**What is needed**
Your task is to repeat the entries word for word while leaving out the pictures.

+ + + + +

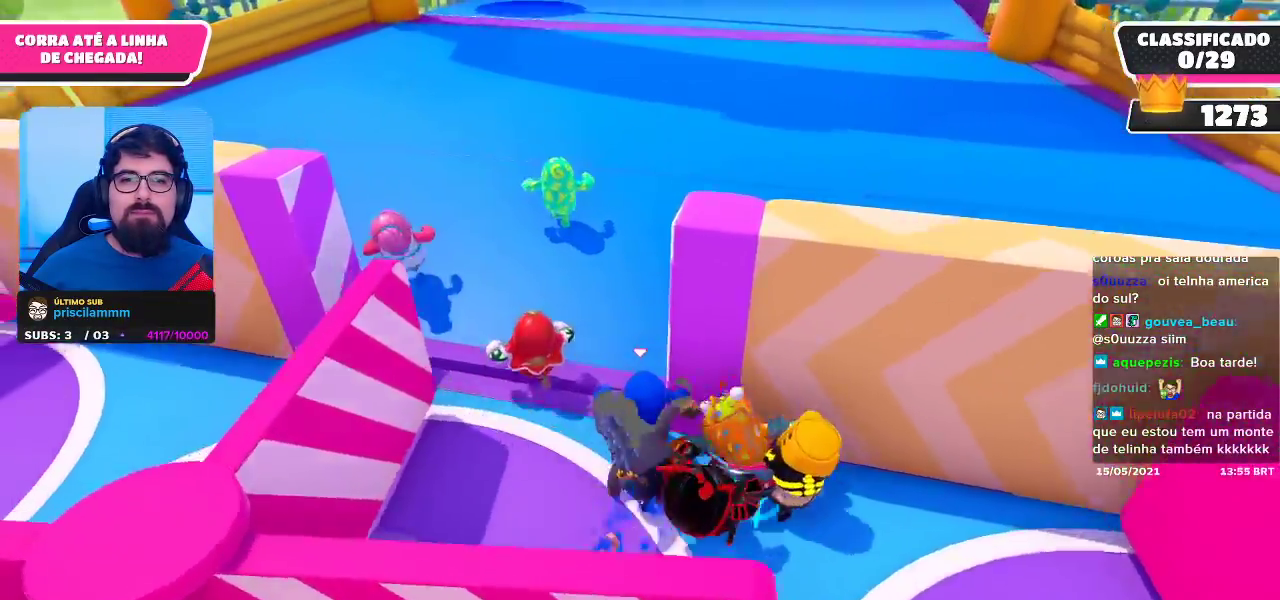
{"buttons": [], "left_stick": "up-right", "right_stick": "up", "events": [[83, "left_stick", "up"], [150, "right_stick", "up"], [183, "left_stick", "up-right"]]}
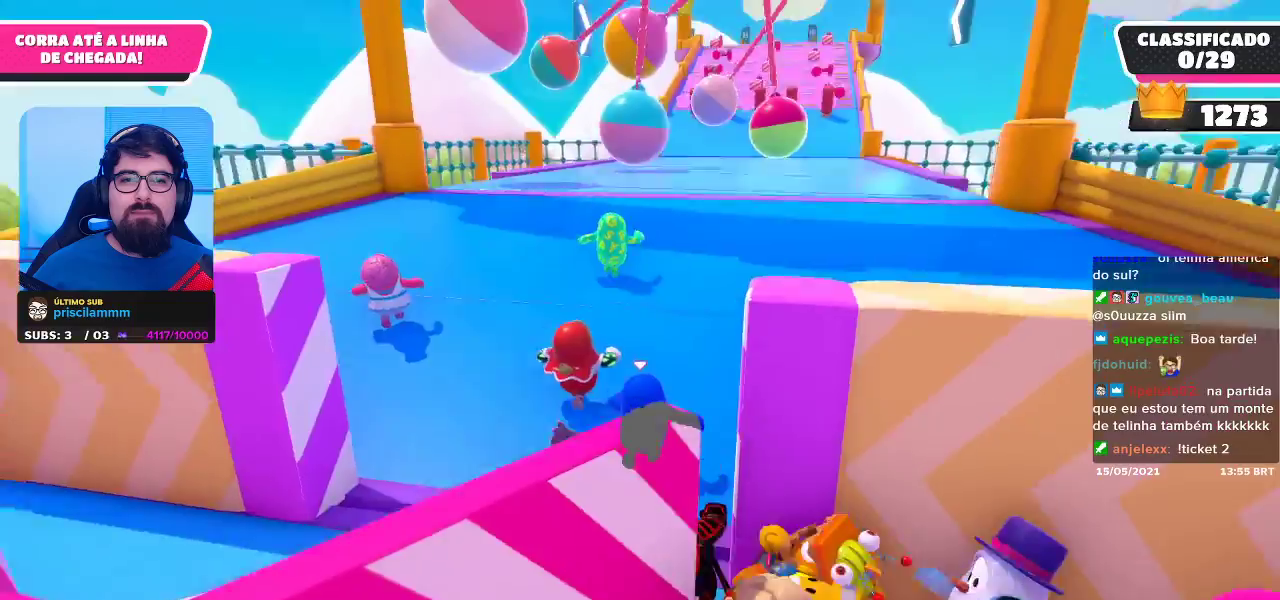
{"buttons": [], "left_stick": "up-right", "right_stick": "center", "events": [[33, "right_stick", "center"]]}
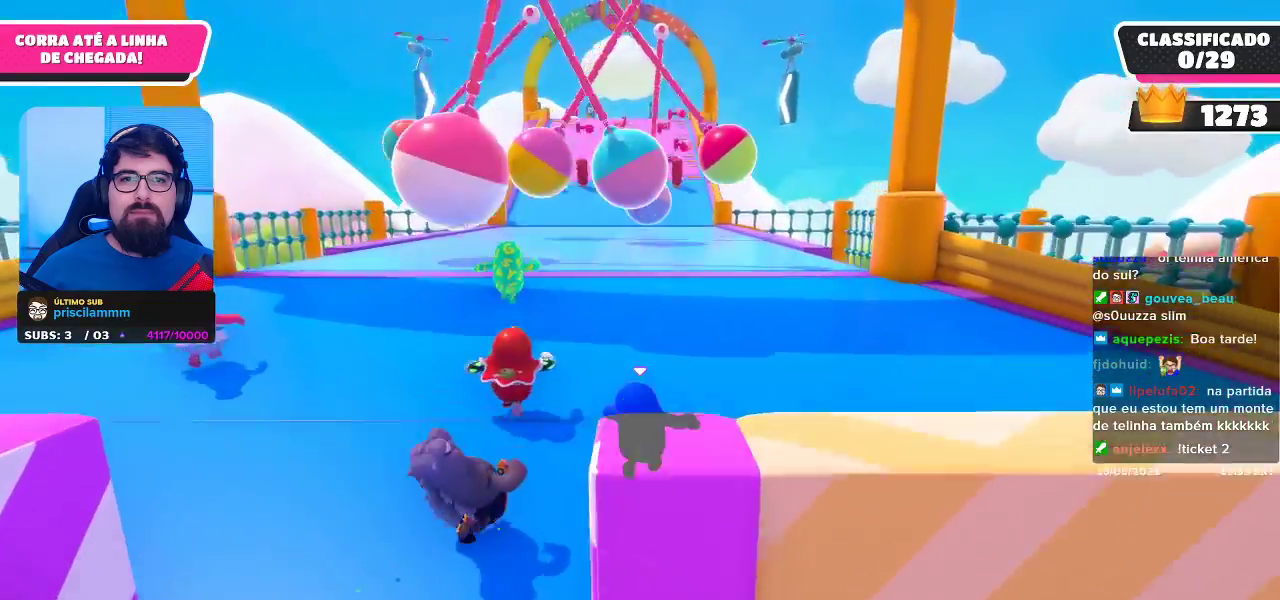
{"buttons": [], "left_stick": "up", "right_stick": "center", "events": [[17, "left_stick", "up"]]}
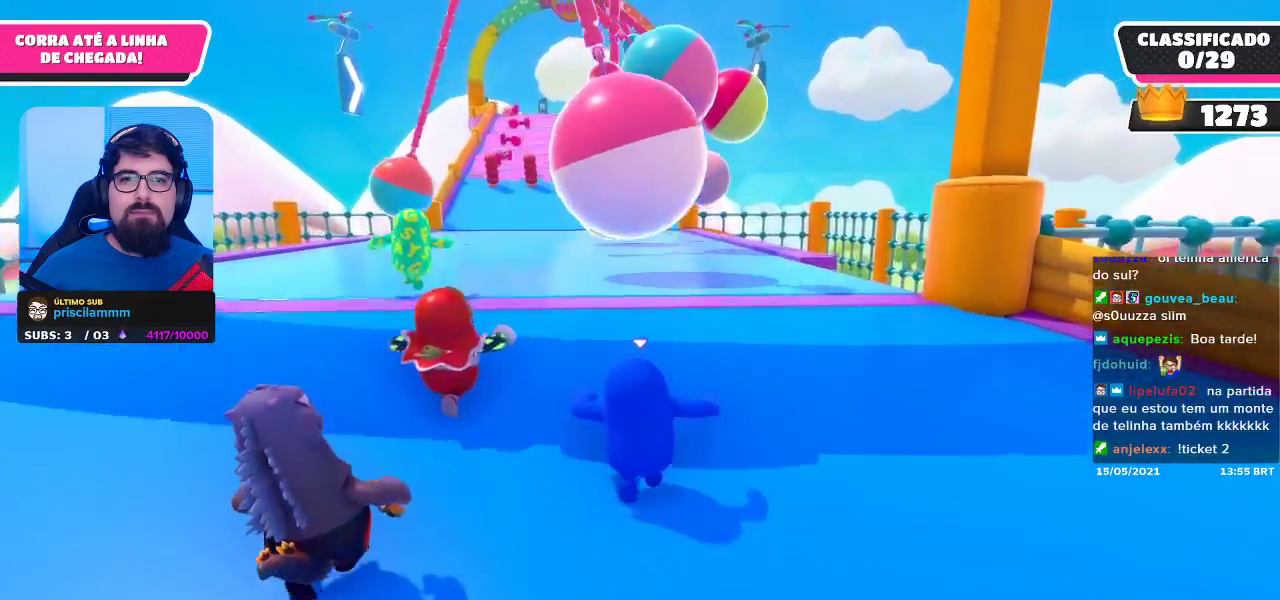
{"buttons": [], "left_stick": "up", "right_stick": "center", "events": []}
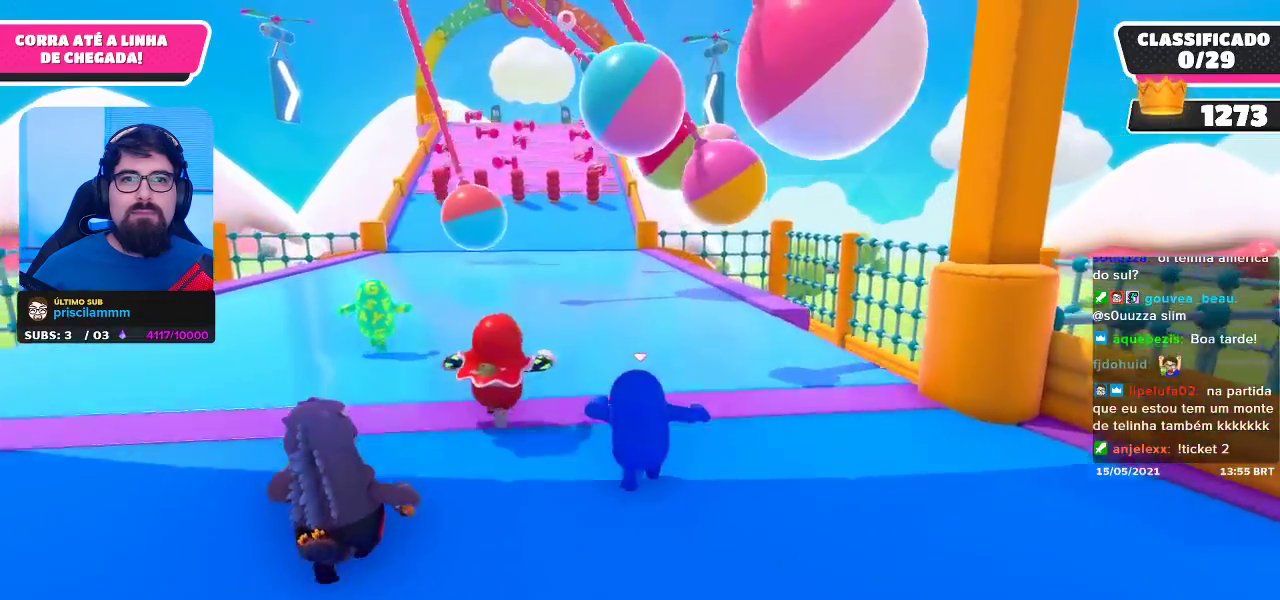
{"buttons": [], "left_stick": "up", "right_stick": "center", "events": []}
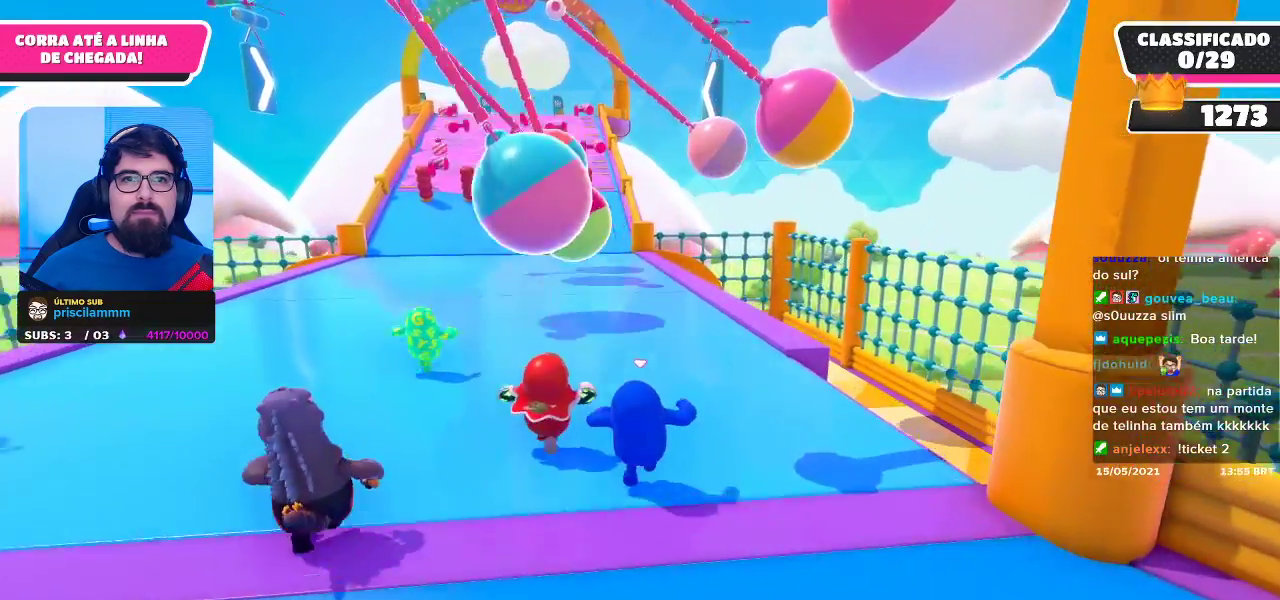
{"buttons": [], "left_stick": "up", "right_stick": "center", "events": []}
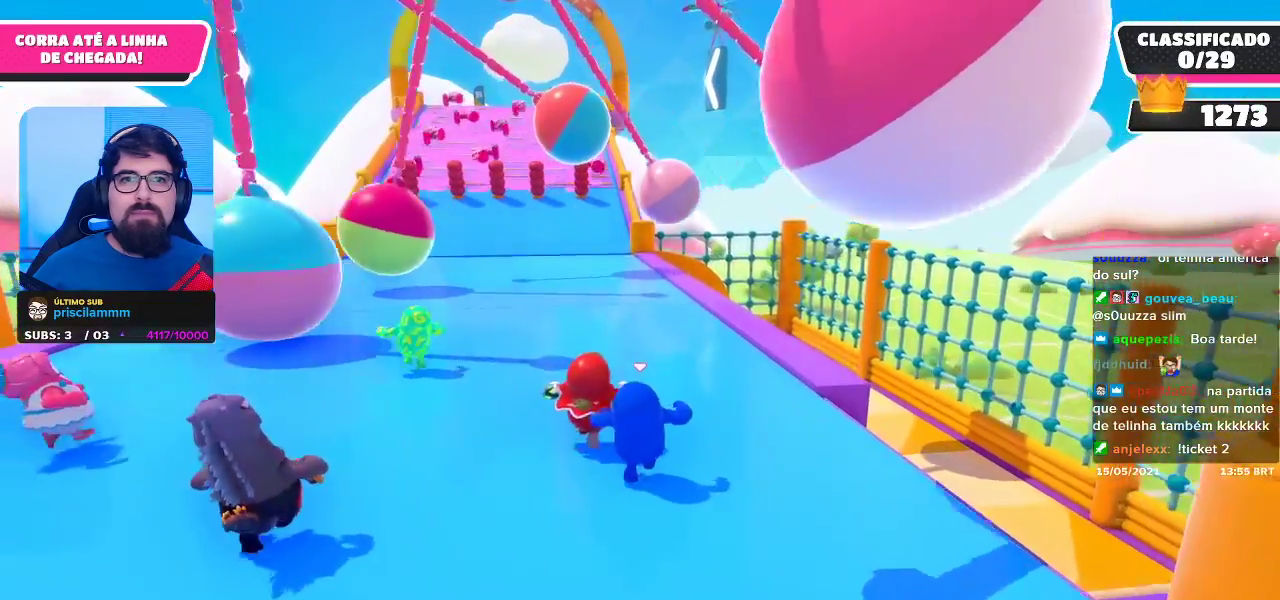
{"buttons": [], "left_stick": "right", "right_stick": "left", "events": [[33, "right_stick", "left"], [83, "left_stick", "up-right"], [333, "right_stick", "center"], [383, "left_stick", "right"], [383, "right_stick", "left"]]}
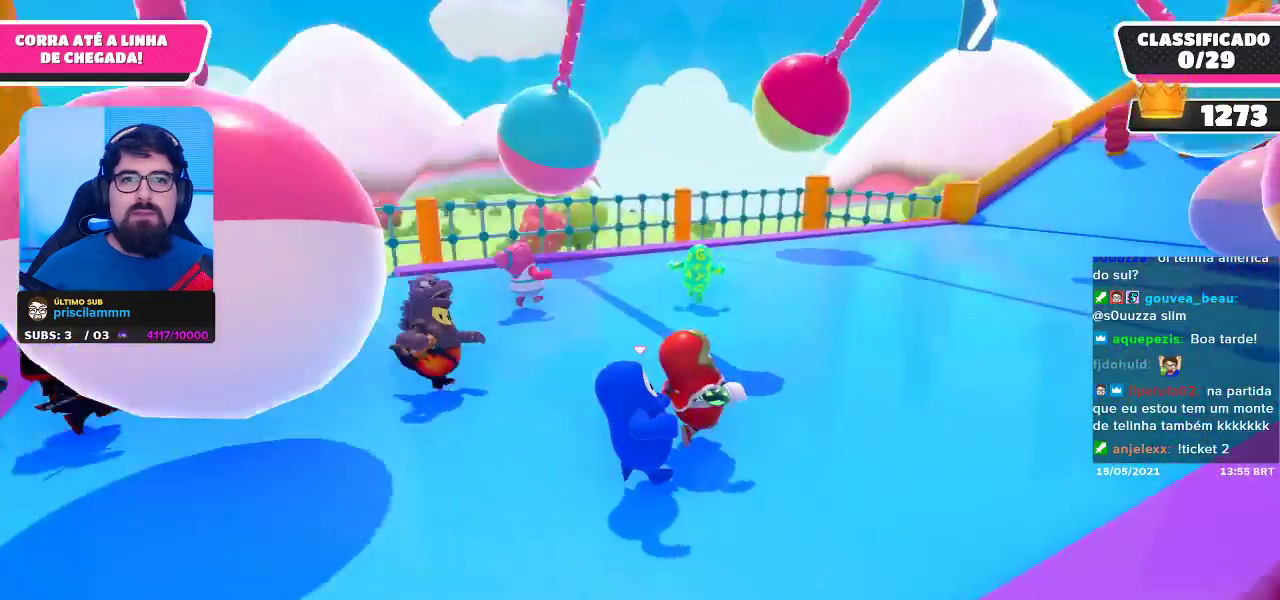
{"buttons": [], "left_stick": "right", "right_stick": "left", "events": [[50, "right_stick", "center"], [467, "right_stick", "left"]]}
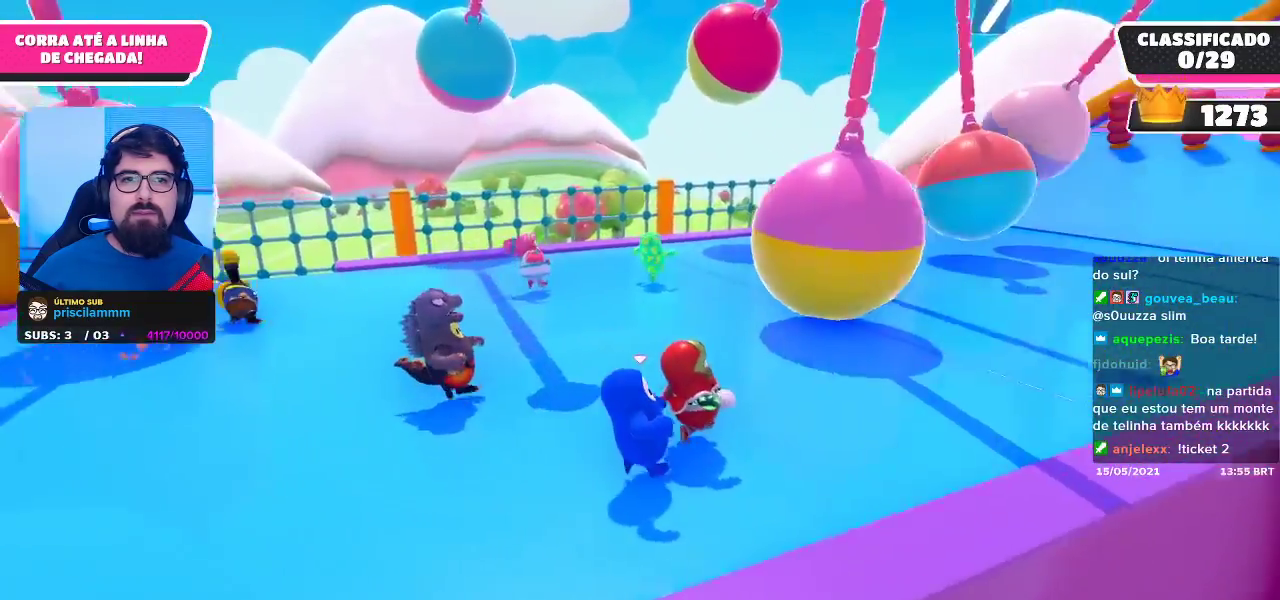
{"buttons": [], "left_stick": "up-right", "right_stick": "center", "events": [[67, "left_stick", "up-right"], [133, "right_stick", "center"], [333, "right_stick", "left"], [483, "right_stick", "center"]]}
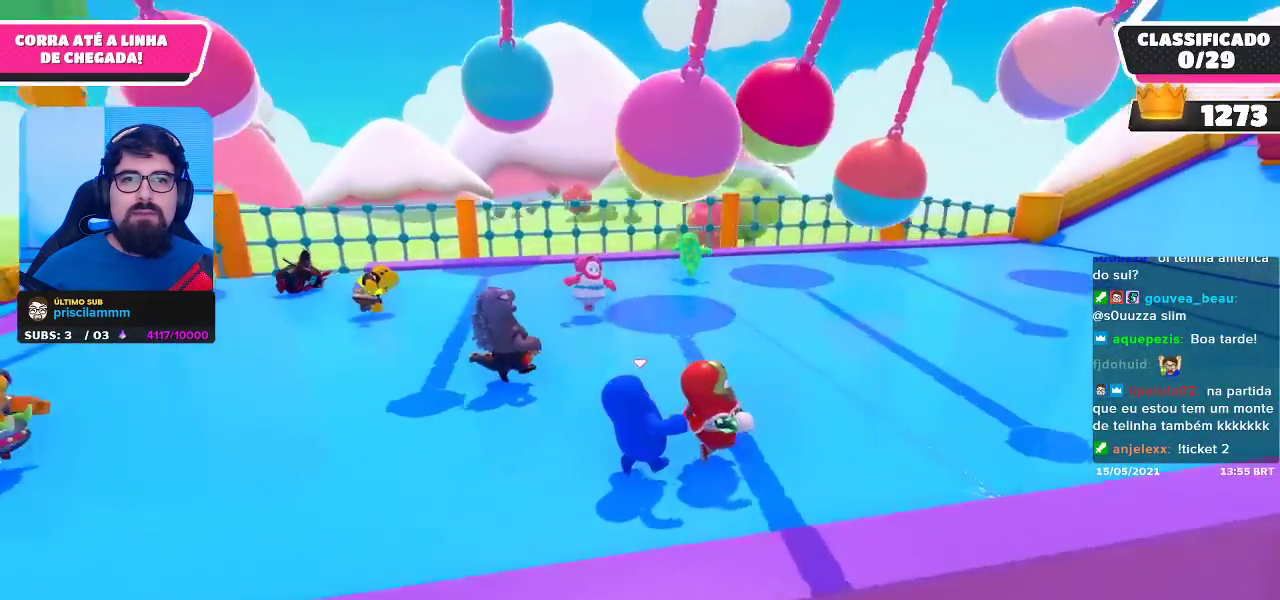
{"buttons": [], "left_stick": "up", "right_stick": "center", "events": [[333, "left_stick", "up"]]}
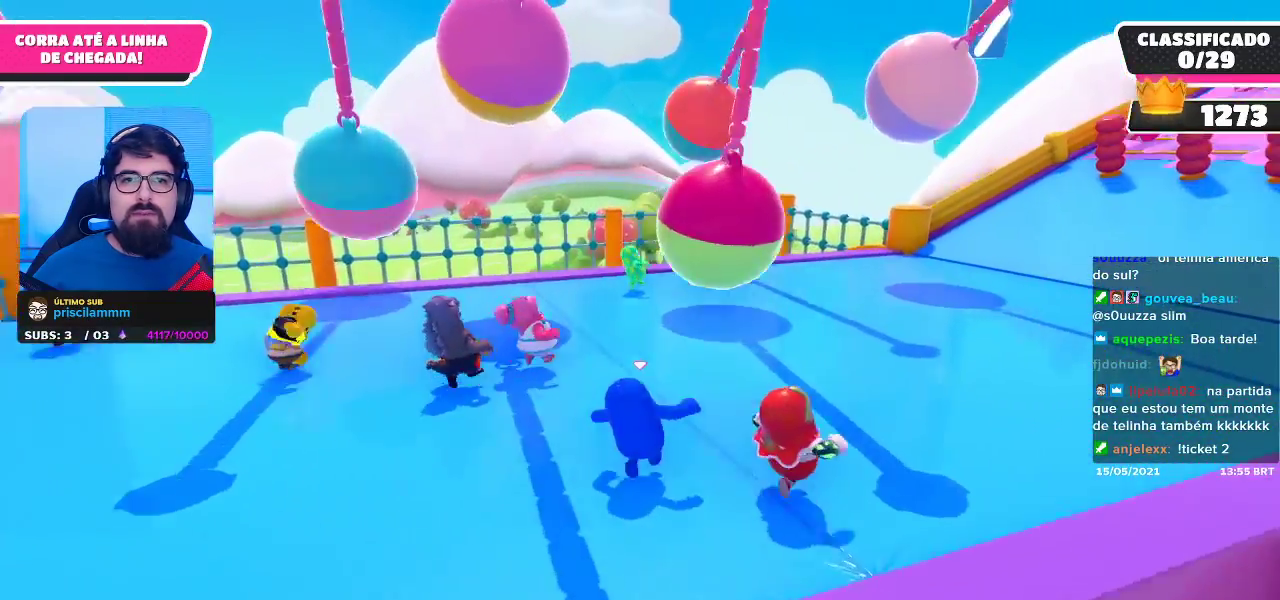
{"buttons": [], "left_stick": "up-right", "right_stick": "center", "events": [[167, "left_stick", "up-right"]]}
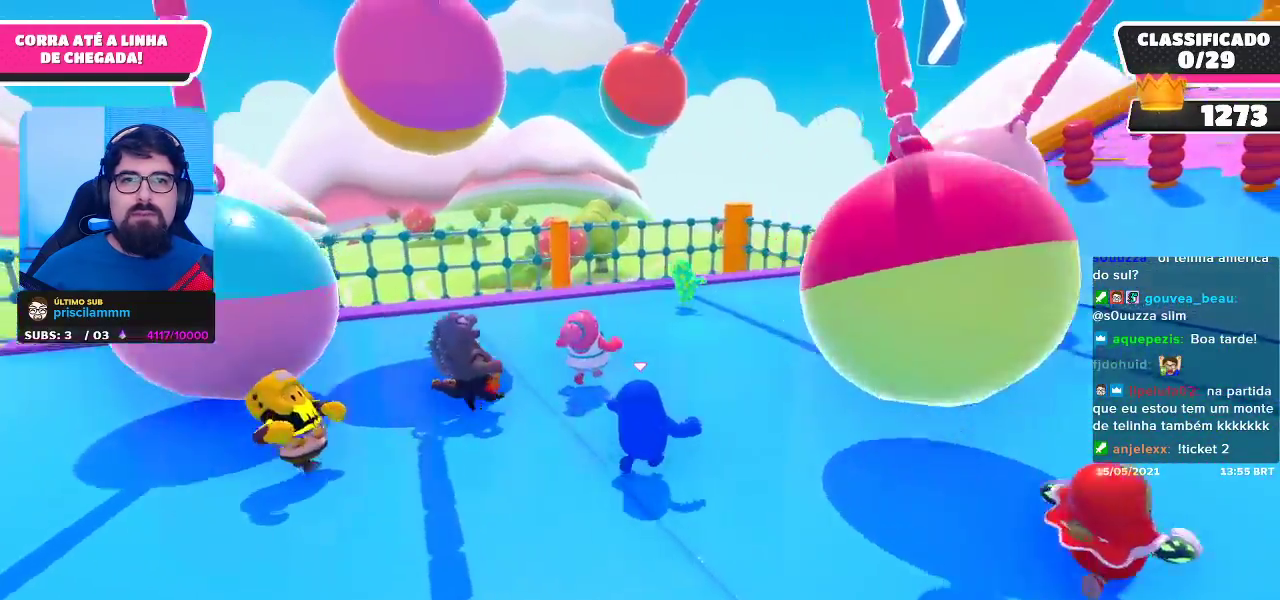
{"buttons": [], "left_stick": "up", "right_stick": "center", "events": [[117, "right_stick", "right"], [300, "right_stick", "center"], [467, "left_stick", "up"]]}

+ + + + +

**Answer to the exercise**
{"buttons": [], "left_stick": "up-right", "right_stick": "up", "events": [[83, "left_stick", "up"], [150, "right_stick", "up"], [183, "left_stick", "up-right"]]}
{"buttons": [], "left_stick": "up-right", "right_stick": "center", "events": [[33, "right_stick", "center"]]}
{"buttons": [], "left_stick": "up", "right_stick": "center", "events": [[17, "left_stick", "up"]]}
{"buttons": [], "left_stick": "up", "right_stick": "center", "events": []}
{"buttons": [], "left_stick": "up", "right_stick": "center", "events": []}
{"buttons": [], "left_stick": "up", "right_stick": "center", "events": []}
{"buttons": [], "left_stick": "right", "right_stick": "left", "events": [[33, "right_stick", "left"], [83, "left_stick", "up-right"], [333, "right_stick", "center"], [383, "left_stick", "right"], [383, "right_stick", "left"]]}
{"buttons": [], "left_stick": "right", "right_stick": "left", "events": [[50, "right_stick", "center"], [467, "right_stick", "left"]]}
{"buttons": [], "left_stick": "up-right", "right_stick": "center", "events": [[67, "left_stick", "up-right"], [133, "right_stick", "center"], [333, "right_stick", "left"], [483, "right_stick", "center"]]}
{"buttons": [], "left_stick": "up", "right_stick": "center", "events": [[333, "left_stick", "up"]]}
{"buttons": [], "left_stick": "up-right", "right_stick": "center", "events": [[167, "left_stick", "up-right"]]}
{"buttons": [], "left_stick": "up", "right_stick": "center", "events": [[117, "right_stick", "right"], [300, "right_stick", "center"], [467, "left_stick", "up"]]}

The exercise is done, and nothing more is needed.